(Reading text begins)

Twenty-five years later, the Aquariva is still in production. “Nothing changed, or almost nothing. And this is the point: a successful design is like an architecture that resists time. It does not need to be updated — it is already complete,” adds Beretta.
Cultural projects, collecting and materials that tell
The love for art has prompted Mauro Micheli and Sergio Beretta to actively support cultural initiatives. From the photographic project B&C×R, with shots by Gabriele Basilico and Mario Cresci that poetically narrate the Riva shipyards, up to the recent support of the artist Davide Allieri, who transformed fibreglass — the nautical material par excellence — into expressive elements for an exhibition first at Palazzo Monti in Brescia and recently at the Triennale di Milan.
“The technical material can become art,” underlines Micheli. “And we live between those two dimensions. We design functional objects but loaded with meaning. And beauty, after all, is precisely that.”
A vision looking ahead
Officina Italiana Design continues its research path within the Ferretti Group, but with full stylistic autonomy. The new lines, such as those of the Rivamare, the 68’ Diable or the 82’ Diva, follow the Riva tradition, yet always with a touch of contemporaneity and plastic essentiality: “two perfect signs and nothing more,” as Micheli says. Because the real difficulty today is to say a lot with little.
And the future? “We would like to dare even more in minimalism,” concludes Beretta. “But we also know that our job is to find that balance between beauty and market, between emotion and function. And to do it always coherently.”

(Reading text ends)
(Data excerpts begins)

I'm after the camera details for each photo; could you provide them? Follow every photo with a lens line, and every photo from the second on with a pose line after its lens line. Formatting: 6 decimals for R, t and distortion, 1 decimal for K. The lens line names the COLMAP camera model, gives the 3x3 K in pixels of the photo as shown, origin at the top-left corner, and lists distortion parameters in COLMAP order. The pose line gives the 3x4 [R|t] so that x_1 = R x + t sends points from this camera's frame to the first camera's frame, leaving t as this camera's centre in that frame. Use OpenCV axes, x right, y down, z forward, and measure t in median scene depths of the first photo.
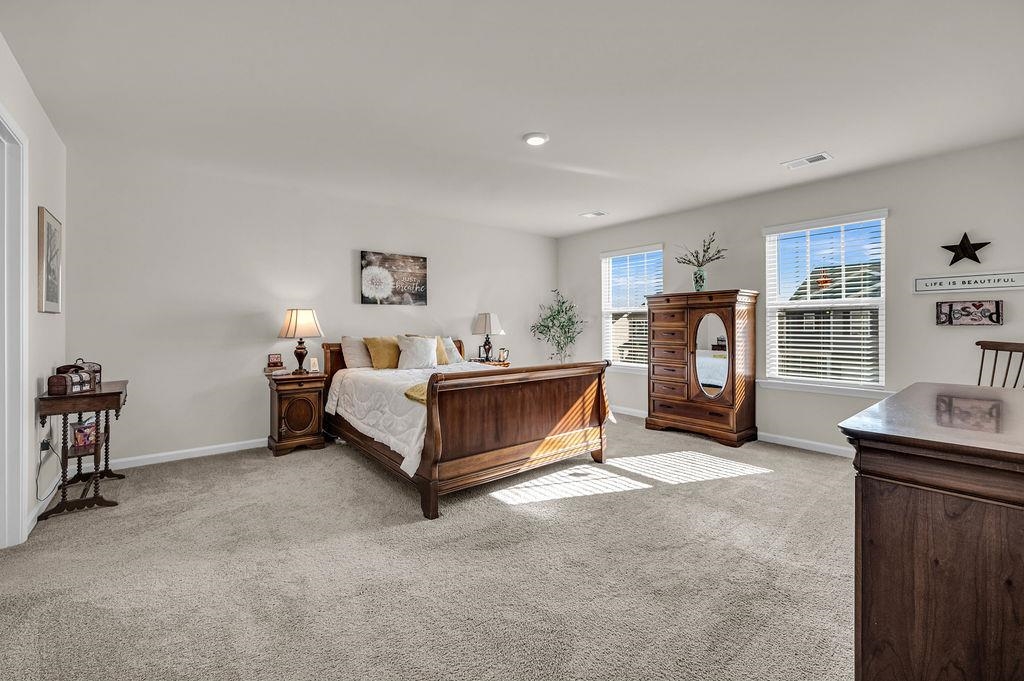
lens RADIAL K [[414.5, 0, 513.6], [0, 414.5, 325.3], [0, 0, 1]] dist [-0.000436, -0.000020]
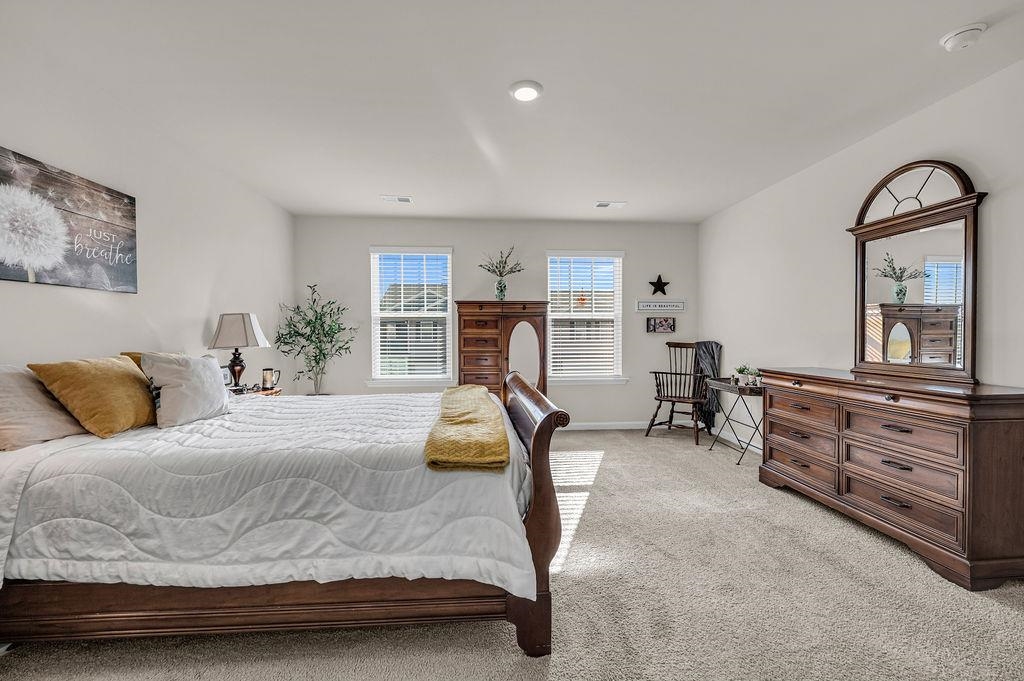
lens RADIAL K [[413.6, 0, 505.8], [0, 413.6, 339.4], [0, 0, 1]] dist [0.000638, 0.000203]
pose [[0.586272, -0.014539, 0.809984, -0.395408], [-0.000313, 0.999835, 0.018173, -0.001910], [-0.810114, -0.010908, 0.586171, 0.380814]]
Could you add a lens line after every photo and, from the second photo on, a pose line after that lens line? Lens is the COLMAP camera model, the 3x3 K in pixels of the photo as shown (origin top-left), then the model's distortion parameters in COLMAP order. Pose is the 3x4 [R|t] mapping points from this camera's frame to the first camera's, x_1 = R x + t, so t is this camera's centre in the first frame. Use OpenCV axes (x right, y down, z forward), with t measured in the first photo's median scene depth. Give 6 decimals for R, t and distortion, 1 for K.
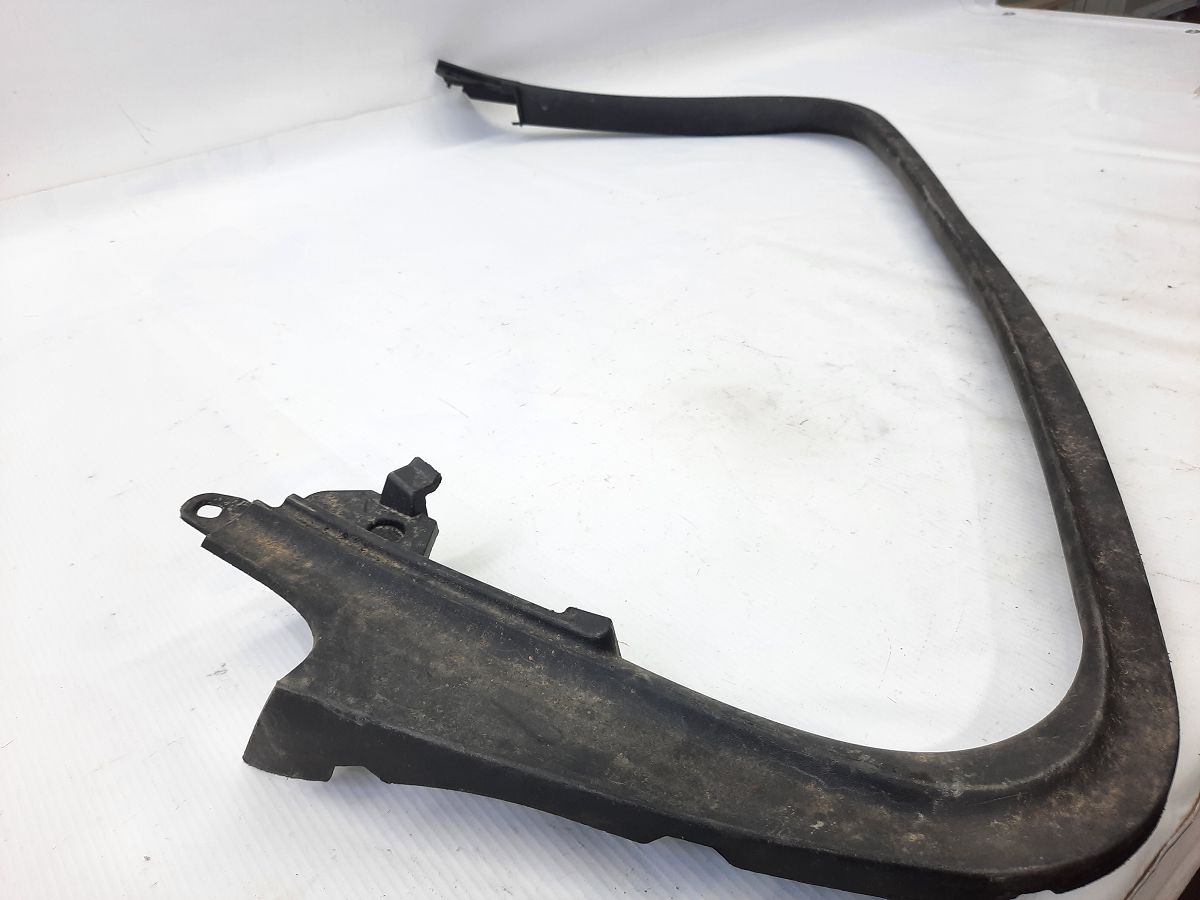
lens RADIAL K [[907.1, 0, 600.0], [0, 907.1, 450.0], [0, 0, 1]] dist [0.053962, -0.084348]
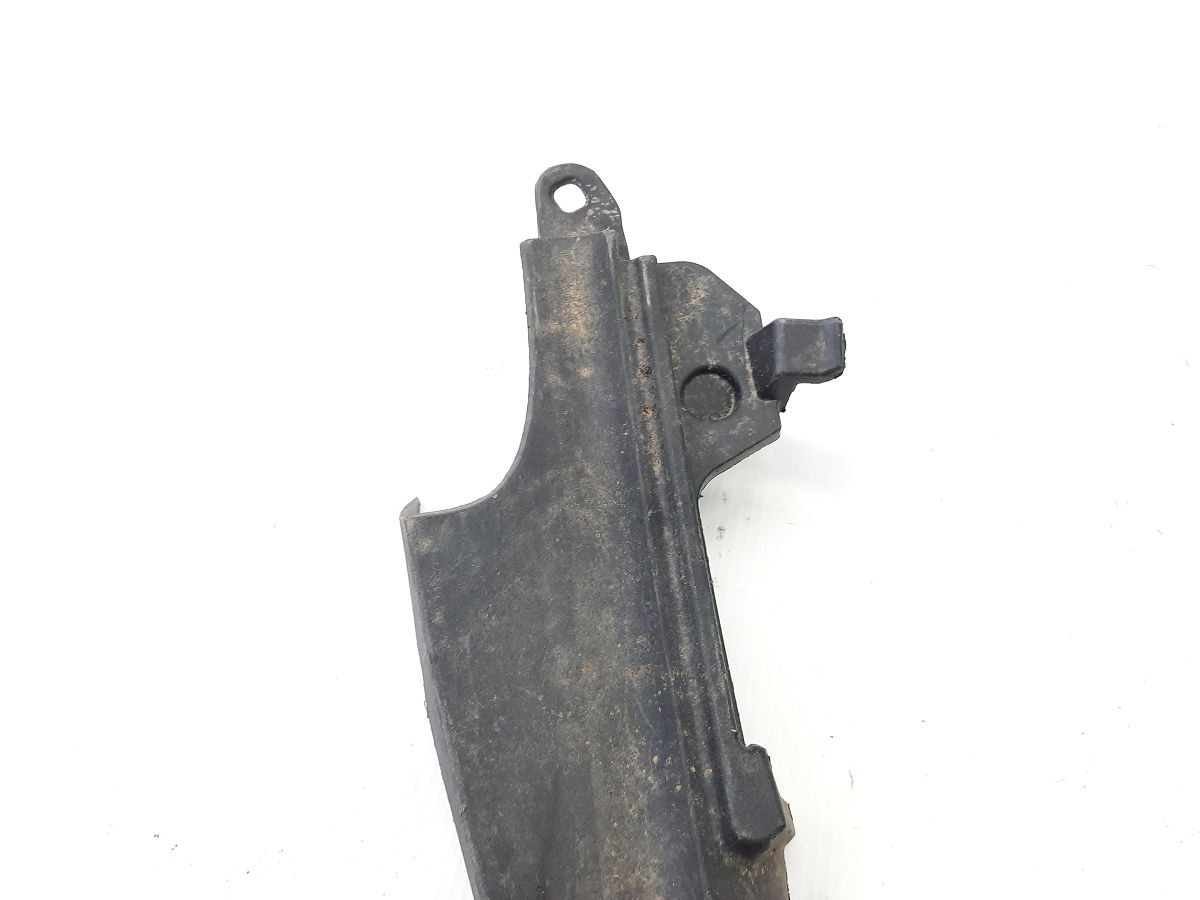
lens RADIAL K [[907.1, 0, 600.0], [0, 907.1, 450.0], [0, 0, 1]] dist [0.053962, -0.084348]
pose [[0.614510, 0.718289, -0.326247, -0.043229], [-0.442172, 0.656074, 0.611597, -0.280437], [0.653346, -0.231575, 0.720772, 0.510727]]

(Data excerpts ends)
(Data excerpts begins)

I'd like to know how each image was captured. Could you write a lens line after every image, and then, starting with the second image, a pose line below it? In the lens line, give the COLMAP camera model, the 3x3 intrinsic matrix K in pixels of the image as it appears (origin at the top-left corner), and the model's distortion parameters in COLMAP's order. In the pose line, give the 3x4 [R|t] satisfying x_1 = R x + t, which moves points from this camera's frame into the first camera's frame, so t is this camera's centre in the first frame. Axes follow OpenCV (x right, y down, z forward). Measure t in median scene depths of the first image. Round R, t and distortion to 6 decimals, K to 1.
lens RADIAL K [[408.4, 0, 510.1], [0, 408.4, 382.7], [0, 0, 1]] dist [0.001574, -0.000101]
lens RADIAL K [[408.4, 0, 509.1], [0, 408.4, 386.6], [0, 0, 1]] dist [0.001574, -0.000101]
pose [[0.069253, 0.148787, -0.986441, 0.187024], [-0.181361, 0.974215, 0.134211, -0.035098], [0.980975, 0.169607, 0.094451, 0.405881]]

(Data excerpts ends)

* [Goal of the exercise]: In the text about Officina Italiana Design, which two venues hosted the exhibition of Davide Allieri's fibreglass works?

* [Exercise answer]: Palazzo Monti in Brescia and the Triennale di Milan.